#justice

« Restaure nos juges comme aux temps premiers,

Nos mentors comme au commencement. »

 

(Prière de la Amida)

Un Sanhédrin pour le peuple juif

À ces mots quotidiennement ânonnés, quelle image se projette dans la pensée du priant ? Gorgé de pseudo-culture talmudique, à quoi rêve-t-il en cet instant précis ? La réponse est aussi banale que terrifiante, dictée par la nostalgie imposée, au nom d’une histoire fantasmée : le citoyen-priant de 2023 rêve de royauté, et, avec elle, de peine de mort, d’esclavage (à deux régimes : pour juif ou non), de femme à peine plus favorisée que l’esclave, de coups de fouet, d’une justice prompte à pratiquer la terreur. Ils rêvent d’antiquité nos priants, mais ne le savent pas, passionnés qu’ils sont d’anathèmes et d’abolition de la pensée. Interrogez-les, ils ne se rendront même pas compte de ce que leur bouche vous dira.

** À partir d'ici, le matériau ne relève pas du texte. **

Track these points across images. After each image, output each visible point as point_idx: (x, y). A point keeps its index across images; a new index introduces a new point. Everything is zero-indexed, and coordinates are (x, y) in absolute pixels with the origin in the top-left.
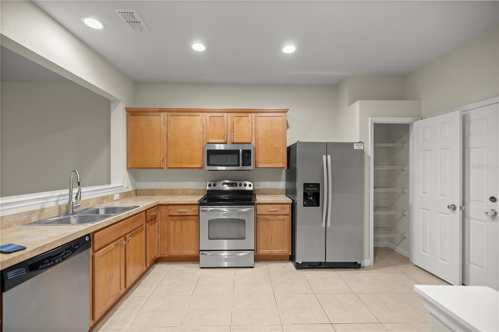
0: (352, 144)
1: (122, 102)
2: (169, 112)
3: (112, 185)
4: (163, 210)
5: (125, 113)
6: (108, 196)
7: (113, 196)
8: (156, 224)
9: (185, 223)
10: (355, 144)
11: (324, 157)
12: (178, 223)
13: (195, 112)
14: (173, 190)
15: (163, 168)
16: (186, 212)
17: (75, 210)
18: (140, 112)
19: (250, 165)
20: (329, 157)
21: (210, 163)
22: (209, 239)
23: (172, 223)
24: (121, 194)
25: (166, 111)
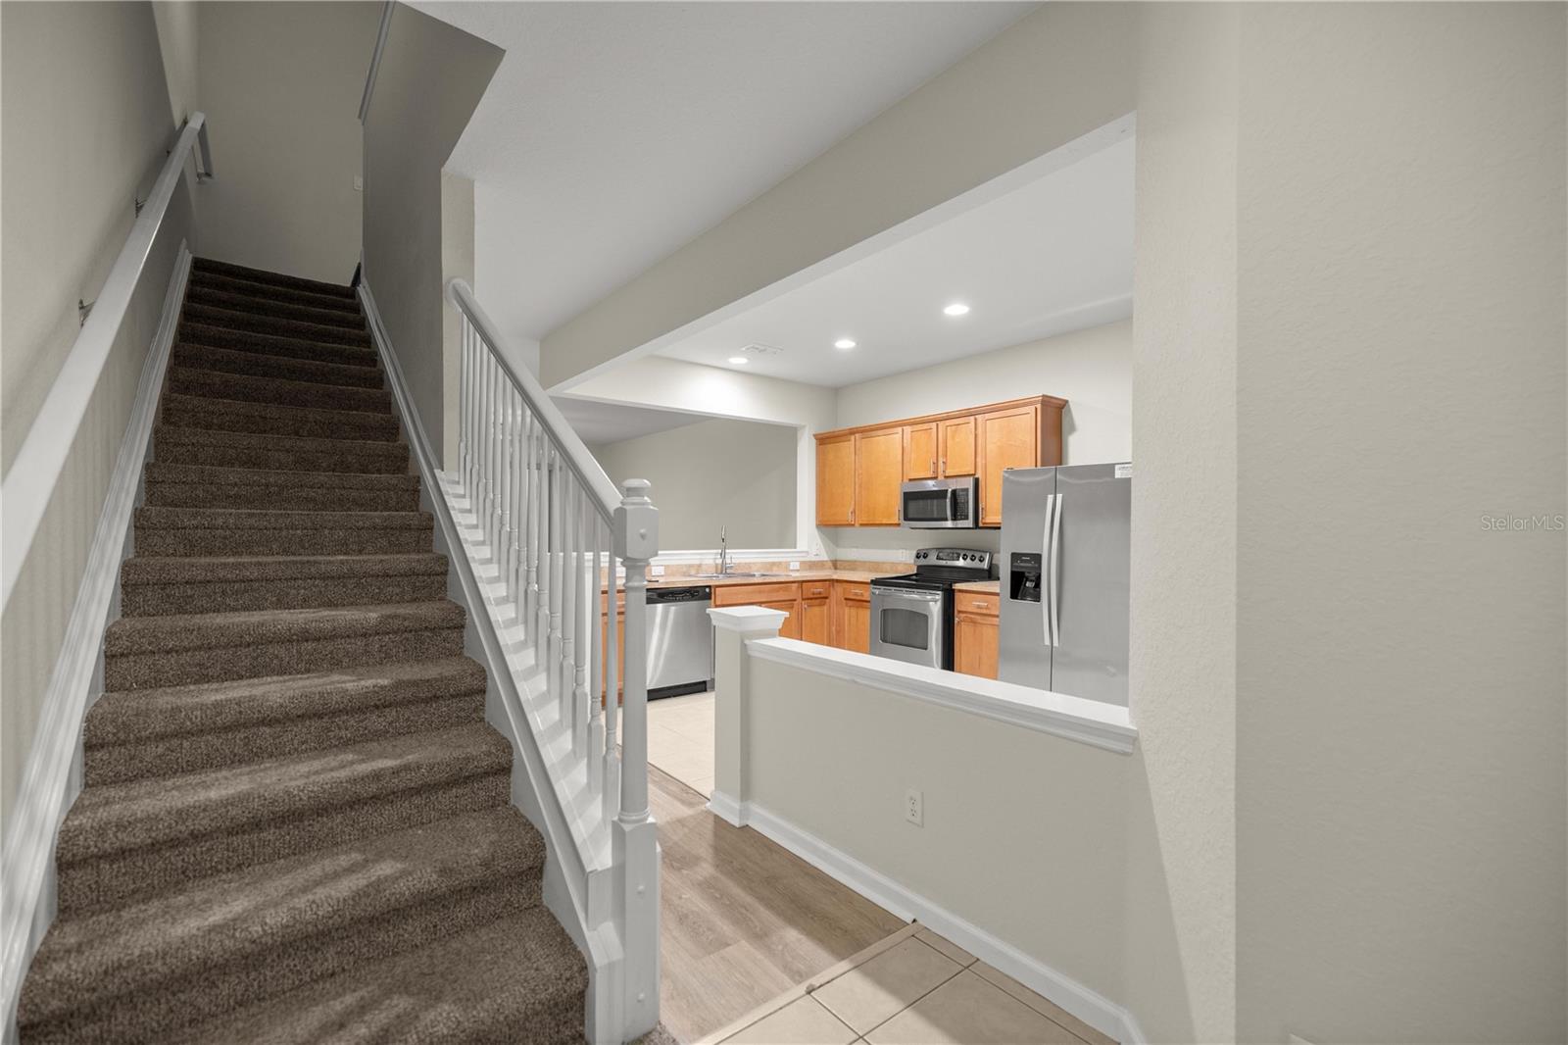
0: (1110, 468)
1: (807, 429)
2: (862, 432)
3: (798, 549)
4: (839, 588)
5: (814, 441)
6: (780, 563)
7: (788, 564)
8: (825, 607)
9: (861, 611)
10: (1117, 467)
11: (1050, 498)
12: (853, 611)
13: (877, 429)
14: (877, 563)
15: (853, 525)
16: (862, 595)
17: (728, 571)
18: (828, 438)
19: (967, 518)
20: (1059, 497)
21: (910, 516)
22: (884, 641)
23: (847, 610)
24: (802, 563)
25: (858, 432)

Pourtant, on sait quels périls naissent de masses que l’on fait mal et trop religieusement rêver. C’est ce vers quoi tend la société israélienne déjà en 2023 – elle qui concentre, depuis le miracle de 1948, l’essentiel de la trajectoire du peuple juif – à force de caprices politiques, de compromis, d’abaissements sur fond de messianité toxique. Son destin ? En rupture avec la diaspora, filer droit vers un scénario iranien : un monde sans profane, le rêve banal du priant, dans un cerveau assoupi.

Mais nous sommes en 2063 et la dystopie n’est pas advenue. Car il y eut un tournant, un terme au lourd héritage de vingt siècles d’éparpillement. Ce fut, on ne sait trop comment, la fin de l’exil de la Halakha.

Exil de la Halakha, qu’est-ce à dire ? La Halakha de 2023, fruit du long exil, en porte tous les stigmates et représente au moins une quadruple aberration :
1. Par l’éclatement insensé de sa production, elle est rendue proprement insaisissable et inaccessible. Quasiment plus aucune notion restée simple et stable à force de raisonnements additionnés surgis de n’importe où.
2. Elle cultive autant de clivages culturels et doctrinaux qui auraient dû se résorber, rendant impossible tout sens commun.
3. Produite par des esprits très inégalement accessibles aux sciences, elle est largement déconnectée des réalités et du monde.
4. Médiocrité de la classe politique oblige, elle est devenue le pur instrument d’intérêts claniques, appuyés par telle force – voire telle faiblesse – idéologique. Vérifiez par vous-même : qui n’est pas de la famille ou du parti, n’est pas Dayan en poste.

2023 : beaux esprits tétanisés, peuple juif en souffrance par tant de sujets, une élite religieuse condamnée par elle-même à l’inaction. 2063 : une société apaisée, mûre, éduquée, à la spiritualité assainie qui tourne le dos à la superstition et se défie enfin du sous-produit ; une société juste, égalitaire, en paix avec ses voisins, en harmonie avec sa pluralité, en phase avec la diaspora.

Par quel autre miracle ? Par l’œuvre du Grand Sanhédrin du peuple juif.
Il y eut moult tentatives de restaurer la grande institution de la période du second temple, fille de la Grande Assemblée d’Ezra. Jusqu’à la dernière tentative en 2004, avortée – ou en passe de l’être – pour avoir épousé les instincts les plus violents de l’extrême droite nationale.

Lisons plutôt le traité de Talmud dédié et faisons œuvre de sagesse. Le Sanhédrin auquel nous pourrions rêver est au sommet de la légitimité : ses avis sont, comme jadis, contraignants pour l’arborescence des autorités et assemblées religieuses locales. Composé des plus grands esprits – femmes et hommes – versés dans les savoirs de l’humanité comme dans la sagesse juive, il est ouvert au principe de la recherche dans toutes ses disciplines. Représentatif, il n’est pas le Sanhédrin de l’État d’Israël pas plus que de quelques factions, mais la Haute Assemblée du peuple juif mondial. Il est en charge des questions religieuses et n’intervient pas en politique. Il encadre la recherche halakhique, centralise les plus grands arbitrages, ose les décisions salutaires, relance l’étude savante des Écritures, le chantier de la théologie fondamentale délaissé depuis l’âge d’or Espagnol…

… Mais, il est temps de rendre la plume et, pour qui le peut, de commencer à agir.